» **Problem to solve**
Please count the lines in the listing below that contain the string "this", matching case exactly, and reply with the number alone.

» **Information**
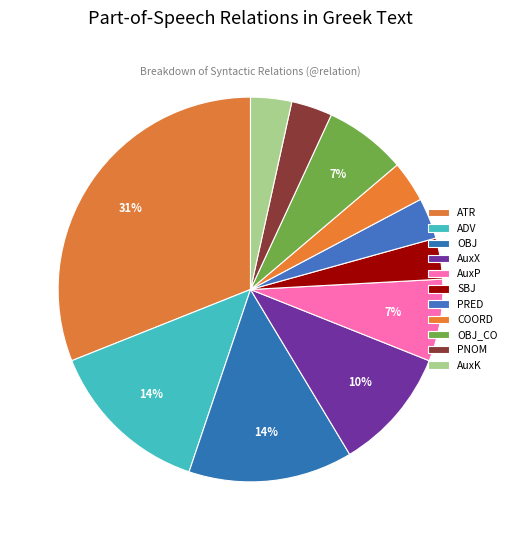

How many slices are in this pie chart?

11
--
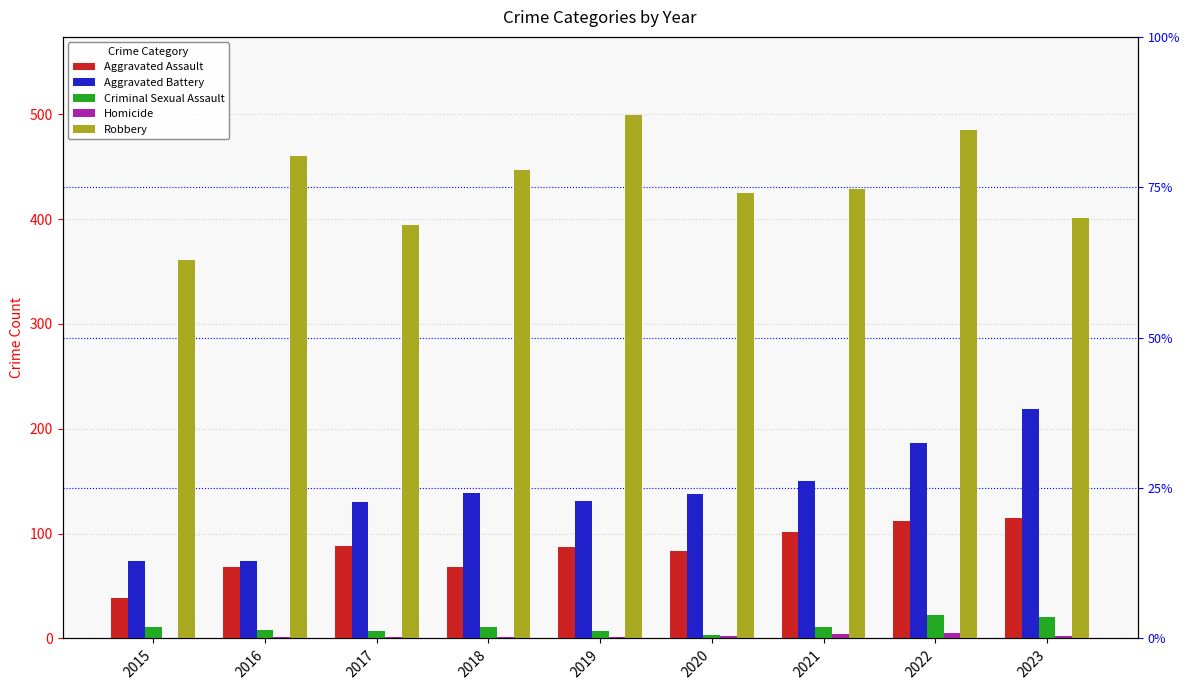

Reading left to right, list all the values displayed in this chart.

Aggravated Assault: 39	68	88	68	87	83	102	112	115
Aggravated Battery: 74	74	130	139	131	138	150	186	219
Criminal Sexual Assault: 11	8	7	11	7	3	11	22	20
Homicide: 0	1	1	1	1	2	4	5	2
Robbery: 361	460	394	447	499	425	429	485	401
---
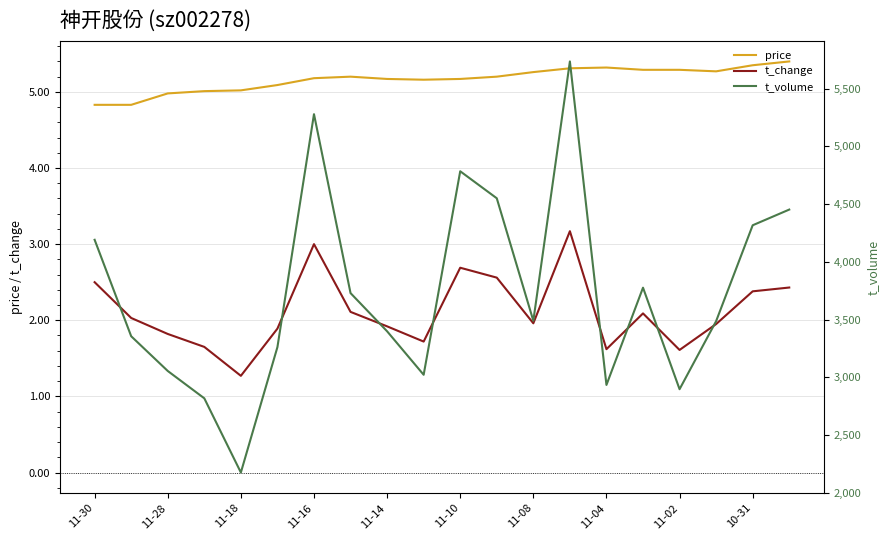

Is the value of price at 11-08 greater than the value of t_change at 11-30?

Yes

» **Solution**
2